On Dec.10, GameStick, a new product that bills itself as the “most portable TV games console ever,” had its project page taken down from crowdfunding site Kickstarter due to an intellectual property dispute.
Backers of the project, which had already raised more than three times its projected goal when the incident occurred, received a notice from the crowdfunding platform alerting them of the pull.
“The law requires that we remove the project from public view until the process is complete or the dispute is resolved,” the company told supporters, according to Polygon. “If we are not able to re-post it within 30 days, we will cancel the project, all pledge authorizations will expire, and the project will be permanently unavailable.”

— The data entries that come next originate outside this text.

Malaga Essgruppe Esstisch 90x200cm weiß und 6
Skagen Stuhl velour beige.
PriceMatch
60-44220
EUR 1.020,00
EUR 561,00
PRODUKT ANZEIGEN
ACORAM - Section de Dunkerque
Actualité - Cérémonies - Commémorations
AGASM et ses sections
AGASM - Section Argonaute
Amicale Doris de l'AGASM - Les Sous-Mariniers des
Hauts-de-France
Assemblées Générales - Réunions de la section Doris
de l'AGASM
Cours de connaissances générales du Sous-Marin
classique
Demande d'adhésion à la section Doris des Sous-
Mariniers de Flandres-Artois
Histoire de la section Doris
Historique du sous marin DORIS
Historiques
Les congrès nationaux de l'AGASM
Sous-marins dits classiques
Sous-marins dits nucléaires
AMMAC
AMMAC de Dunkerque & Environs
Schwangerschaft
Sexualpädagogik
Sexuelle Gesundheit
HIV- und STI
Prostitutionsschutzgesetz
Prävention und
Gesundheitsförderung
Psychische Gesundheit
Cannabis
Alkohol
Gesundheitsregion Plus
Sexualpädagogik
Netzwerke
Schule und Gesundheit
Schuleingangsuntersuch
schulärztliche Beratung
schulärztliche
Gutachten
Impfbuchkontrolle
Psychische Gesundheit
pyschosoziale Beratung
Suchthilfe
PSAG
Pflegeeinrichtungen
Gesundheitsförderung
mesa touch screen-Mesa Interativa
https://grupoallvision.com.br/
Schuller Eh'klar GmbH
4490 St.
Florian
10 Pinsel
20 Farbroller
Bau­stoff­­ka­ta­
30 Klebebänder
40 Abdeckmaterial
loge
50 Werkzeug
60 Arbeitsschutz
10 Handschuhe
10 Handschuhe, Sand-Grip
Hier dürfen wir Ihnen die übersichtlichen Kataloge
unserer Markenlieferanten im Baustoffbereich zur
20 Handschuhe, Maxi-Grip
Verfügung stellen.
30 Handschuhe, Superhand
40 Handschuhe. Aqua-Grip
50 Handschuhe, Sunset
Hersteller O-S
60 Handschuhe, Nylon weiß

The issue was resolved that same day. The problem stemmed from PlayJam, makers of the GameStick, showing footage of a game in one of their promos without permission. The offending video was edited, and the page was back up.
Regardless of the quick resolution, this incident highlights what appears to be a growing problem for Kickstarter. This has been the third successful Kickstarter project since November 2012 that has been involved in a dispute concerning intellectual property, trademarks, or patents.
On Nov. 20, 3D Systems Corporation filed a federal lawsuit against Formlabs and Kickstarter, claiming that the former had infringed on one of its patents and that the latter had financially profited from the infringement. The suit pertained to Formlab’s FORM 1 3D printer, which raised close to $3 million and is currently listed as the most-funded technology project on the site.
The Daily Dot reached out to Kickstarter seeking comment when reporting the above mentioned news. The company declined to make a statement. As far as we can tell, litigation is currently pending.
Later that same month, Massimo Banzi, co-creator of the open-source single-board microcontroller Arduino, took to his blog to blast another company that he claimed was using the Arduino name on Kickstarter to raise funds for a knockoff product.
He also called out the crowdfunding site, who wrote back and told him that the dispute was “a matter that must be taken up directly with the project creator.”
Banzi was unsatisfied with this answer.
“[I] don’t think Kickstarter can remove themselves from the picture, they are not a charity, they make money out of what they do,” he wrote. “They should protect their users by better vetting who wants to be funded and by making it easier to raise issues about individual kicstarters [sic].”
Do three of these very serious disputes make a trend? If so, it could be trouble for Kickstarter.
To be clear, the company’s own Terms of Service explicitly state that users are not permitted to submit content that “infringes any patent, trademark, trade secret, copyright, right of publicity, or other right of any other person or entity, or violates any law or contract.”
That rule places the onus on the project creator to ensure that their product is in the clear, and at least partially shields Kickstarter from any culpability.
But you would think that a company whose history is marred by a patent dispute of its own would have other safeguards in place to prevent incidents like these from occurring.
Kickstarter did not return the Daily Dot’s request for comment on this story.